Taking the High Road in Leadership | Mantle

26 Jun 2024

Taking the High Road in Leadership

The current work environment is full of challenges that can overwhelm even the most seasoned leaders. We must acknowledge that leadership affects everyone, and everyone has the capacity to lead in some capacity. Leadership can and should be learned.

Leadership today often leaves much to be desired. 

While there are extraordinary leaders who are open, collaborative, and courageous, many others operate on autopilot, chasing immediate profits, stressed, and sometimes teetering on the edge of unethical behaviour. 

The reality is, when our brains are constantly tired, we become fearful, anxious, and emotionally out of control, leading to poor decision-making. 

This state of affairs among many leaders today is a call for radical change.

The current work environment is full of challenges that can overwhelm even the most seasoned leaders. Leaders operating from a place of threat and ego often make decisions that have serious, long-lasting consequences. It’s important to note that this is not an excuse for poor leadership but rather a motivation for drastic change. We must acknowledge that leadership affects everyone, and everyone has the capacity to lead in some capacity.

Leadership can and should be learned.

To support effective leadership, there are three areas to focus on in new ways: the leader, the context, and the content.

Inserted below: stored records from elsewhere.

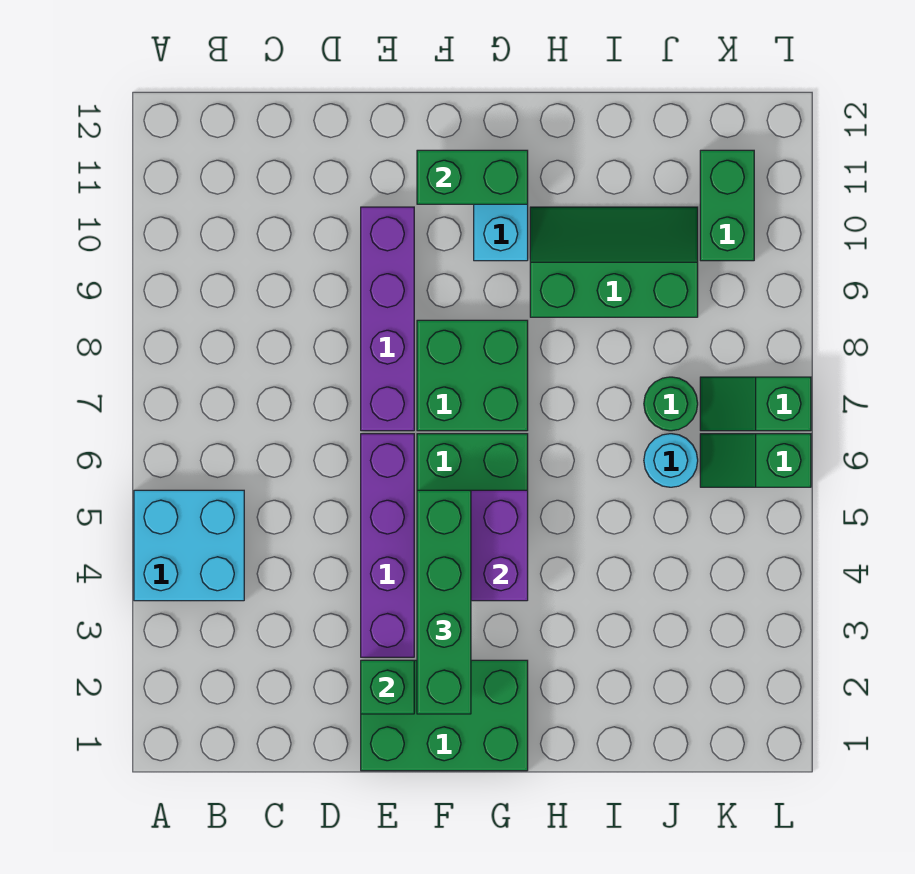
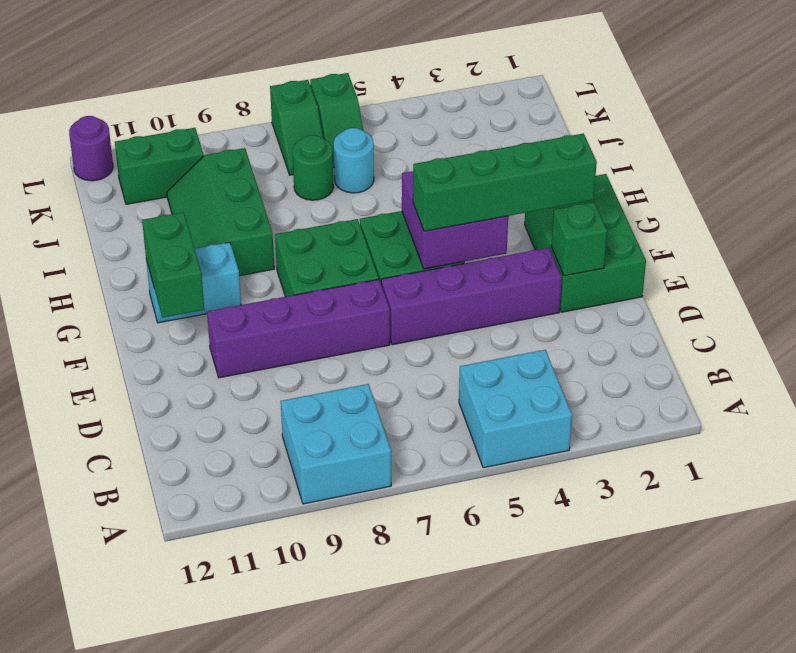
none -> cyan 2x2 brick [281,384,391,504]
none -> purple 1x1 round brick [69,116,113,181]

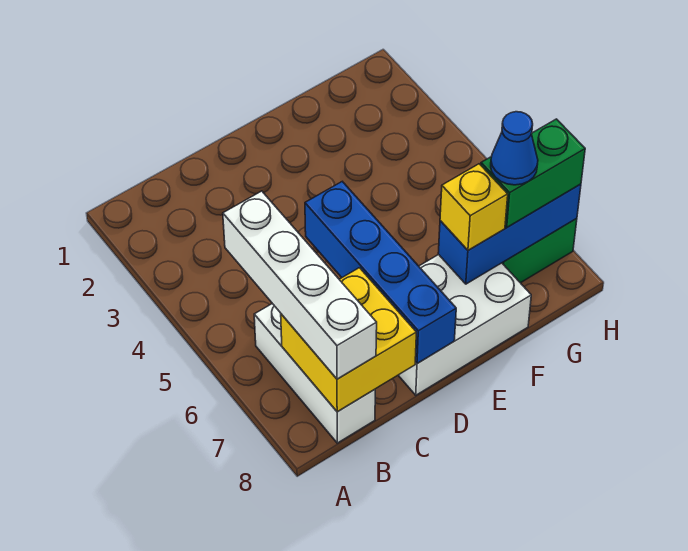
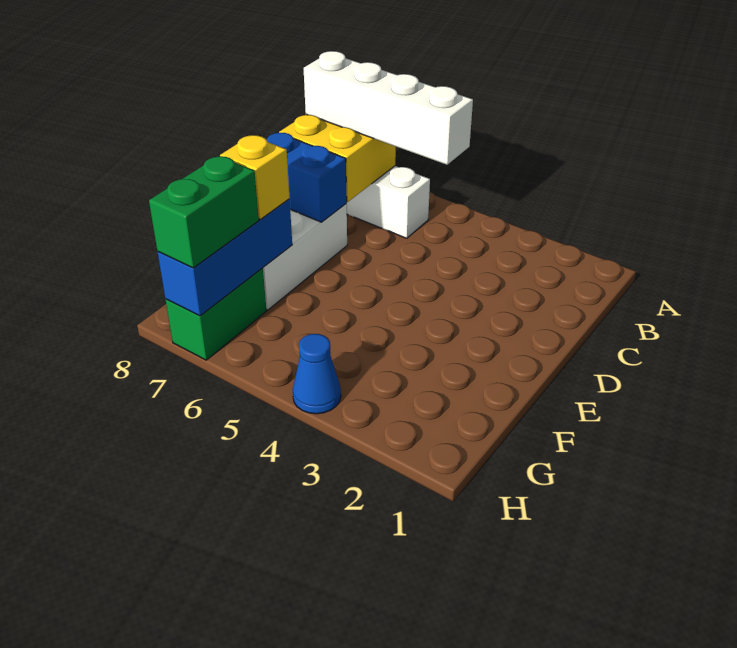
blue 1x4 brick [305,182,456,364] -> blue 1x2 brick [267,133,347,222]
blue 1x1 cone [491,112,538,185] -> blue 1x1 cone moved to [293,334,341,414]

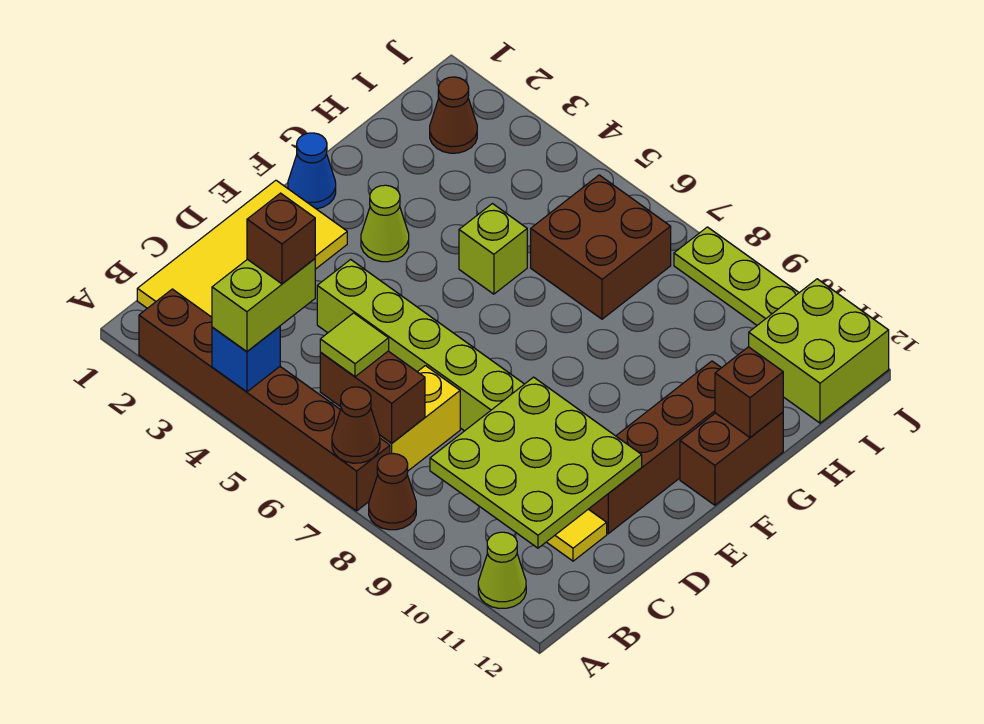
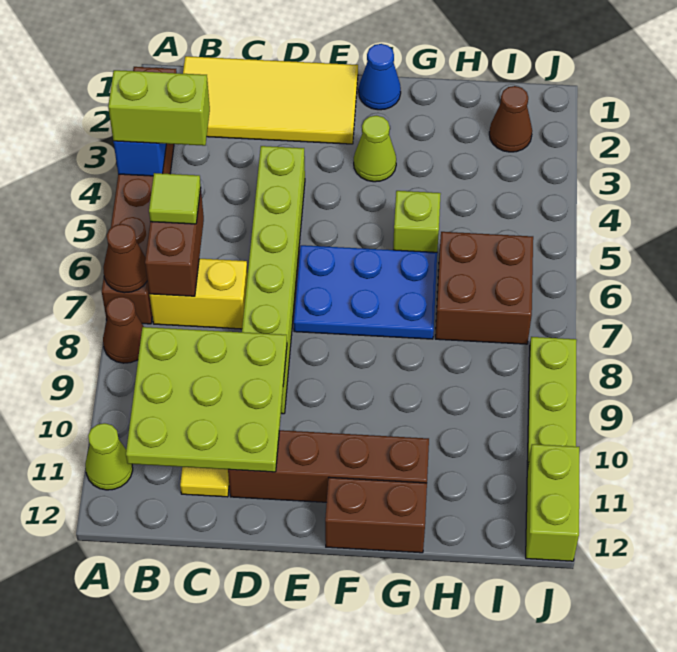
brown 1x1 brick [247,193,315,284] -> none
none -> blue 2x3 plate [294,245,437,339]
brown 1x1 brick [715,347,783,437] -> none
lime 2x2 brick [749,279,889,423] -> lime 1x2 brick [526,444,579,561]

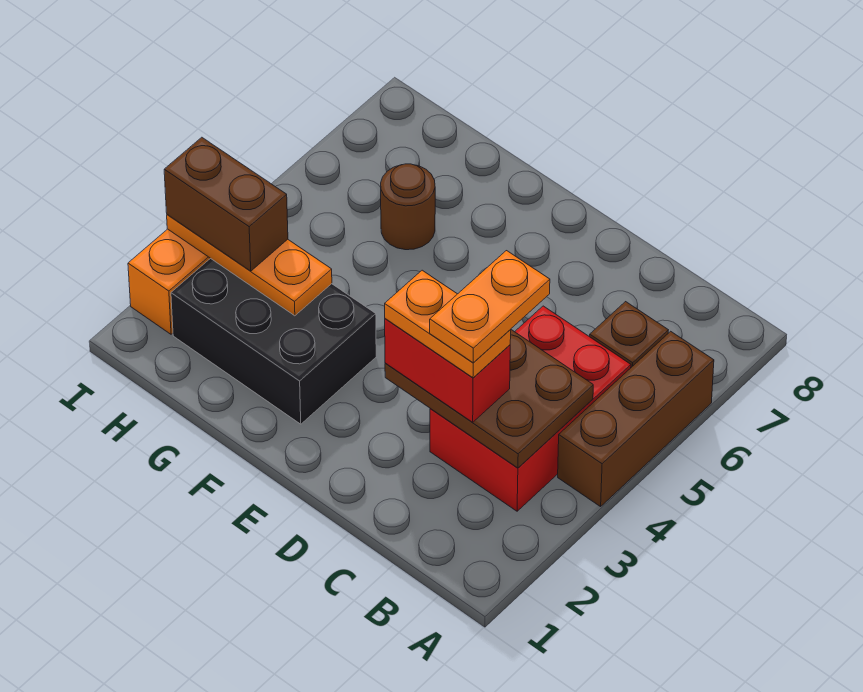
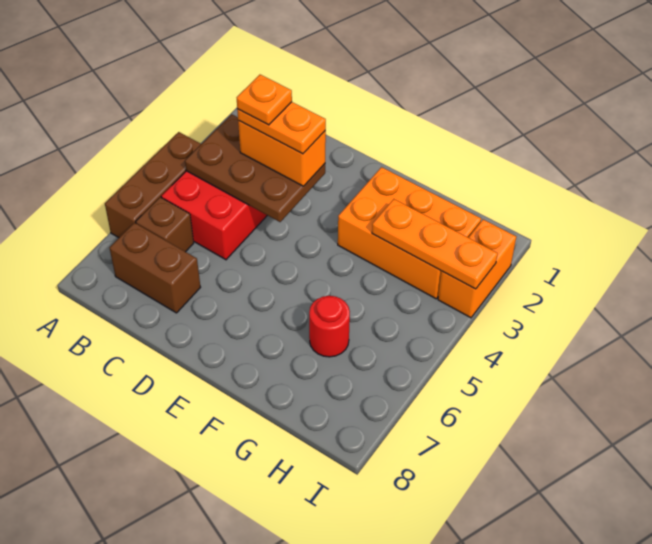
red 1x2 brick [385,319,510,422] -> orange 1x2 brick [238,120,326,186]
orange 1x2 plate [430,251,550,363] -> orange 1x1 plate [237,75,292,125]
black 2x3 brick [171,258,376,424] -> orange 2x3 brick [338,167,481,299]
brown 1x1 round brick [381,164,435,250] -> red 1x1 round brick [309,296,350,357]
brown 1x2 brick [164,137,288,271] -> brown 1x2 brick moved to [109,223,201,313]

Understanding what happens in the human brain at moments of decision-making is crucial. Modern decisions are complex, with no clear-cut options and significant impacts. Neuroscience offers insights into how leaders can better navigate these challenges.

The brain can follow two paths: the high road or the low road. 

The low road is characterised by reactive self-referencing, fear, and automatic responses. This path often leads to complacency and all-or-nothing thinking, driven by the need for efficiency rather than effectiveness. Alternatively, the high road involves deliberate self-referencing, considering others, and executive functions such as cognitive flexibility and self-regulation. This path promotes strategic, clear-thinking, and long-term positive outcomes.

Interestingly, those with lower status in organisations tend to mentalise more than those higher up, suggesting that empathy and understanding of others’ perspectives are crucial leadership qualities.

Neuroscience shows that the brain’s condition significantly influences behaviour. A stressed brain cannot perform to its full potential, regardless of effort. To nourish the brain, leaders must also nourish the body as a whole.

The modern workplace often requires individuals to suppress parts of themselves, leading to widespread depression, anxiety, and addiction. These issues create cultures that shun emotion and struggle to engage employees’ hearts and minds. Leaders need to develop their whole selves, focusing on how they need to be rather than only what they need to do. This holistic development maximises their potential and aligns their strengths and ambitions with organisational needs.

In leading-edge companies, leadership is less about hierarchy and more about personal power and influence. Leaders today must be comfortable with vulnerability and not knowing, as this openness fosters new ideas and resilience. Effective leaders operate from a place of wellbeing, enabling them to be resourceful and resilient.

The Importance of Context

Context is critical in leadership development. Real business objectives, culture, challenges, and opportunities provide the context that makes leadership development transformational and delivers measurable ROI. When people contribute to something bigger than themselves, they activate inherent leadership capabilities and experience leadership in action.

The leadership models of the past, rooted in the Industrial Age, were based on top-down autocracy. The Information Age shifted leadership to visionary models, rewarding those with the most knowledge and compelling visions. Today, in the Age of Creativity, organisations must be nimble, courageous, and forgiving. Leadership is about inspiring others, fostering innovation, and being agile.

Teams now operate globally, often virtually, coming together to accomplish goals and disbanding quickly to reform elsewhere. This dynamic environment demands an understanding of all aspects of one’s context and its impacts.

Modern leadership programmes must teach more than management skills; they must also develop emotional intelligence, self-management, and the ability to lead self-managing teams.

Leaders must be treated like elite athletes, with a holistic approach to their development. 

This includes fostering personal performance, collaboration, innovation, and agility.

At Mantle, we are committed to fostering holistic leadership development that integrates the leader, the context, and the content. By taking the high road in leadership, we can cultivate leaders who are resilient, innovative, and capable of driving sustainable success in a rapidly changing world.